EXERCISE REQUIREMENTS:
1. From the comment about screen locking on suspend, please quote the part that opens with the words containing "In addition, I" and closes with "rebooted the machine.".
2. In the comment about screen locking on suspend, how long must the machine sit idle before the screensaver lock the writer can currently control takes effect?
3. Decide whether each statement agrees with the comment about screen locking on suspend. Answer yes or no for each, and quote the text's deciding words.
(a) The writer treats autologin as a reliable indicator of whether a suspended machine needs password protection.
(b) The writer objects to the issue being given "wishlist" importance.
(c) Under the shared-apartment convention described, a locked screen signals that the laptop should not be used.

Segment Start: TEXT UNDER STUDY

Given the security implications for users who do use full-disk encryption, I strongly object to "wishlist" importance here -- this represents a major regression, in my mind (and for my personal machines), which will force me to work around in an annoying way if it is not fixed.

In addition, I would argue that autologin is entirely the wrong setting to look at here. Instead, if a user has configured the screensaver to lock the screen when idle, then the machine should also lock on suspend, and vice versa. This is certainly the behavior I had always assumed Ubuntu had, and am surprised to hear it is not.

Autologin is a *very* poor proxy for "Is the state of this machine while suspended worth password-protecting?". Encrypted disks are an obvious reason, but there are also things like keys stored in the keyring that a user has decrypted once with a password, but are now stored in-RAM in the clear. Similarly, networked credentials like Kerberos tickets might be present on a suspended, that would not be present if an attacker rebooted the machine.

There is also the simpler issue of social conventions and expectations -- My roommates and I might leave laptops around shared space in an apartment with the implicit convention of "If the screen is locked, don't use it; but if it unlocks when you poke it, feel free to use my web browser to look something up". In such a case, the lock screen is not a security mechanism at all, but just a social indicator of the expected use for this laptop. Currently, I can control the lock behavior if the machine is left idle for five minutes via the screensaver; Why should I not be able to do so when the machine suspends? Or, even better, why should it not be the same setting?

Segment End: TEXT UNDER STUDY
Segment Start: LISTED RECORDS

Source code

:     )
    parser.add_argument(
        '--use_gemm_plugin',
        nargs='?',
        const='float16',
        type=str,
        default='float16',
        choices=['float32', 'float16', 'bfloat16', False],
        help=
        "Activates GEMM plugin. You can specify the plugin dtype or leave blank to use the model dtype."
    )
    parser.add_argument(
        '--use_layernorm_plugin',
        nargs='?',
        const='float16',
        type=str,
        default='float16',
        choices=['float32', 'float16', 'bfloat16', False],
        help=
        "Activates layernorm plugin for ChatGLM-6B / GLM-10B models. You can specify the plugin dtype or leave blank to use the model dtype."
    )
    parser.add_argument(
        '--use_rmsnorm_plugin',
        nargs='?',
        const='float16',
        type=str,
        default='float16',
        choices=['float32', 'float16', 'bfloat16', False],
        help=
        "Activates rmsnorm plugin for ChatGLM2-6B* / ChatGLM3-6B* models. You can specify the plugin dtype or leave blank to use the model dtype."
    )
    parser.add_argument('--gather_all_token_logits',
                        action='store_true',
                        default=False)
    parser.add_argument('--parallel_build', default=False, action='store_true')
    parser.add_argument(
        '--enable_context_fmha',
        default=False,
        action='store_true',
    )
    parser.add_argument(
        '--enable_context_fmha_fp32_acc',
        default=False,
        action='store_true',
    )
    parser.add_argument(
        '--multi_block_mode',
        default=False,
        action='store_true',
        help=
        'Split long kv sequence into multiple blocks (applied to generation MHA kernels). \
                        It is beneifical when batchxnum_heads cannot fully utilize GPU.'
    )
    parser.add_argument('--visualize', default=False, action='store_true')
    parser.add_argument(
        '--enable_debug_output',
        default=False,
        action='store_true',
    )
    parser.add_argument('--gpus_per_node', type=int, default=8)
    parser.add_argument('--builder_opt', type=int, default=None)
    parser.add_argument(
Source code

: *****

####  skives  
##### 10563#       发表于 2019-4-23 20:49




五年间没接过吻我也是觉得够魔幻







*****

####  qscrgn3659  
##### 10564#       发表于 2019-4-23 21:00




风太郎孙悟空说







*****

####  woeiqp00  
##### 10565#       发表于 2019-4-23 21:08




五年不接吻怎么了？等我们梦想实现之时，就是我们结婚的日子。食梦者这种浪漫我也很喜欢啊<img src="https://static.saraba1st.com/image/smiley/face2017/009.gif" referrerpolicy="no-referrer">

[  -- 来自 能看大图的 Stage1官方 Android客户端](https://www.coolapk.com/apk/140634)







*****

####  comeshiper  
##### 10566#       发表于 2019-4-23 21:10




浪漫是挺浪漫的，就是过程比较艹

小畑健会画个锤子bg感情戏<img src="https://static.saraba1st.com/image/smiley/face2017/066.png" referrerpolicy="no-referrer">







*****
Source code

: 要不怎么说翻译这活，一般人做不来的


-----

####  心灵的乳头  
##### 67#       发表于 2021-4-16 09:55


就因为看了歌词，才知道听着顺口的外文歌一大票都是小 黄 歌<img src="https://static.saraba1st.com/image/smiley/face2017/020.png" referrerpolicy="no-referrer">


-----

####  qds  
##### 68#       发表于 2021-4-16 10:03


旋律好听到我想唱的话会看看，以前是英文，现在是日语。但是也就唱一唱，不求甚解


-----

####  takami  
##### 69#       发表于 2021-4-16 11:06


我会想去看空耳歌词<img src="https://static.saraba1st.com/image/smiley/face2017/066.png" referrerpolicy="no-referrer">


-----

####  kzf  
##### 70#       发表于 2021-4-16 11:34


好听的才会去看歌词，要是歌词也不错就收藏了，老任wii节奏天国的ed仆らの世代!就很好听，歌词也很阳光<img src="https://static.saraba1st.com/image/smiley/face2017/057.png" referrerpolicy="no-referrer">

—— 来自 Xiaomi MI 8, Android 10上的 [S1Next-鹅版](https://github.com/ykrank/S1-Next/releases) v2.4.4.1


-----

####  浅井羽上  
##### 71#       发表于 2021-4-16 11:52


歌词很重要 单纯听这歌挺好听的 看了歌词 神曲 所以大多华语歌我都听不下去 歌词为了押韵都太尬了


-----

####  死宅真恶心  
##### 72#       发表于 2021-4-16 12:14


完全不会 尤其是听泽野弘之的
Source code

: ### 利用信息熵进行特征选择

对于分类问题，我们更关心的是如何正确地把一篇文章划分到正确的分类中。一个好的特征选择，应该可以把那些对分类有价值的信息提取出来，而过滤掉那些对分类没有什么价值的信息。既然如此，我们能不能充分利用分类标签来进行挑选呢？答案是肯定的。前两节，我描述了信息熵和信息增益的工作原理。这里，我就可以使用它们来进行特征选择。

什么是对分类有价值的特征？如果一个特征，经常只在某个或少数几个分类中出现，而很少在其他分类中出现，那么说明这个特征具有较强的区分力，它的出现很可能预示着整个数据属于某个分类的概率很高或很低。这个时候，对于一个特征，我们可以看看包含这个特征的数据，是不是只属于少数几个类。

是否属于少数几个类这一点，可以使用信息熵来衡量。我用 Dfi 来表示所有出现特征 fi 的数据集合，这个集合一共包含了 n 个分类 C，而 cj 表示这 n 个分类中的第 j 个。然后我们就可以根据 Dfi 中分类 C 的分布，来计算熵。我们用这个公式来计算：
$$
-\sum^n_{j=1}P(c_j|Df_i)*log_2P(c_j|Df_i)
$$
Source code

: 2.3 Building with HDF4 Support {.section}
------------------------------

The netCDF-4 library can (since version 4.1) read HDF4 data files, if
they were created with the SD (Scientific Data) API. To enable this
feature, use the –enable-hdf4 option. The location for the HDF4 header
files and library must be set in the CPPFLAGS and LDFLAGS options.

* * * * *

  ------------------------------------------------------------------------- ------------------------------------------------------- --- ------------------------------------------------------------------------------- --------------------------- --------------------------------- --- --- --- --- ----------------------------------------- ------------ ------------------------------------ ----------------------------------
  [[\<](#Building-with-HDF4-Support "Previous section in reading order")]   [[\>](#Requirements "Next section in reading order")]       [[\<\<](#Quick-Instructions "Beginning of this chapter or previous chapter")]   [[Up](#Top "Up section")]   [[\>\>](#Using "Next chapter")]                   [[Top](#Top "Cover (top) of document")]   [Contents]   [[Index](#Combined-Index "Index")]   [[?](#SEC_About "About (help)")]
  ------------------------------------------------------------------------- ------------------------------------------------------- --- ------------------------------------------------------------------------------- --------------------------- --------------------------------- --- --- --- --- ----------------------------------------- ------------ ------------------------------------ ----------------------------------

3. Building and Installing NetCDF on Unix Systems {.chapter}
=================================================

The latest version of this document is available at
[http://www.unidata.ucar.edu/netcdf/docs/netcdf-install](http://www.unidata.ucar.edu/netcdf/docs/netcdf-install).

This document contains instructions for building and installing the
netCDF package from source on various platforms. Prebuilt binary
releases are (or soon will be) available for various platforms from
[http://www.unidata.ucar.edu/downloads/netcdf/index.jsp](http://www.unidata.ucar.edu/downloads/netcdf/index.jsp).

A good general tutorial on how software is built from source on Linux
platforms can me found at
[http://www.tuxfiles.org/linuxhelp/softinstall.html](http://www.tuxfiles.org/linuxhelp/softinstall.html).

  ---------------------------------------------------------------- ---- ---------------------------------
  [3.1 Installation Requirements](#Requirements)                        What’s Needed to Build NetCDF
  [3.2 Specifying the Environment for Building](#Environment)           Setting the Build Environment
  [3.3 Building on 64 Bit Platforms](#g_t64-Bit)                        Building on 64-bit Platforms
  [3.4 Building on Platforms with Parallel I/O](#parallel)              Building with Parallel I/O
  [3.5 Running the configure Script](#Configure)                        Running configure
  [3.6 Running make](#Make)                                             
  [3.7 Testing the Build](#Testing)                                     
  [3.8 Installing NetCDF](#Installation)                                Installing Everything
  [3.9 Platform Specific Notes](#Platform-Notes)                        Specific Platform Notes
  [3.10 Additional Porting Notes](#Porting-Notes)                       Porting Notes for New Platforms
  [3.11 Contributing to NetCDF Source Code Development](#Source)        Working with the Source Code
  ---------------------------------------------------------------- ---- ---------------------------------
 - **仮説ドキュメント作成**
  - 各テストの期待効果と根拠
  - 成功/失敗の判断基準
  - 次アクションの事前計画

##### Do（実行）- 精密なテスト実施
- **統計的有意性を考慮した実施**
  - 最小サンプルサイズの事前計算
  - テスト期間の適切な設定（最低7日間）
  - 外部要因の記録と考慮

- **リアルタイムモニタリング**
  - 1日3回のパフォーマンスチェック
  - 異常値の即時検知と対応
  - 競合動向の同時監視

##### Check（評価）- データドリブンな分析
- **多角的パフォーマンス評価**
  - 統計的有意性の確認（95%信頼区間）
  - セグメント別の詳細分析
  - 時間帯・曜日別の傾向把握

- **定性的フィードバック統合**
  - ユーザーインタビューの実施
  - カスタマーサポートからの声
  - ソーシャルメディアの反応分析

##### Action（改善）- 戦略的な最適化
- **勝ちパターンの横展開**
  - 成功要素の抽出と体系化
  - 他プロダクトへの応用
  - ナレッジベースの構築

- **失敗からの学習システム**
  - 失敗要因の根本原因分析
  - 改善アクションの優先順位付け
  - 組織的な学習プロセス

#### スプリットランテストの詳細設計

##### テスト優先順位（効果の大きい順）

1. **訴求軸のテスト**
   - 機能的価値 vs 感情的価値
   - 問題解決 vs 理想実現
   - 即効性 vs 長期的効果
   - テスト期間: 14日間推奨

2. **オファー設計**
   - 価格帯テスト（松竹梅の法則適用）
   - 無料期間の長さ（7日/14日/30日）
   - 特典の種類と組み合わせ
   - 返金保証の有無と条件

Segment End: LISTED RECORDS

SOLUTIONS TO EACH TASK:
1.
In addition, I would argue that autologin is entirely the wrong setting to look at here. Instead, if a user has configured the screensaver to lock the screen when idle, then the machine should also lock on suspend, and vice versa. This is certainly the behavior I had always assumed Ubuntu had, and am surprised to hear it is not.

Autologin is a *very* poor proxy for "Is the state of this machine while suspended worth password-protecting?". Encrypted disks are an obvious reason, but there are also things like keys stored in the keyring that a user has decrypted once with a password, but are now stored in-RAM in the clear. Similarly, networked credentials like Kerberos tickets might be present on a suspended, that would not be present if an attacker rebooted the machine.

2. Five minutes.

3.
(a) No: "Autologin is a *very* poor proxy for "Is the state of this machine while suspended worth password-protecting?"."
(b) Yes: "I strongly object to "wishlist" importance here"
(c) Yes: "If the screen is locked, don't use it"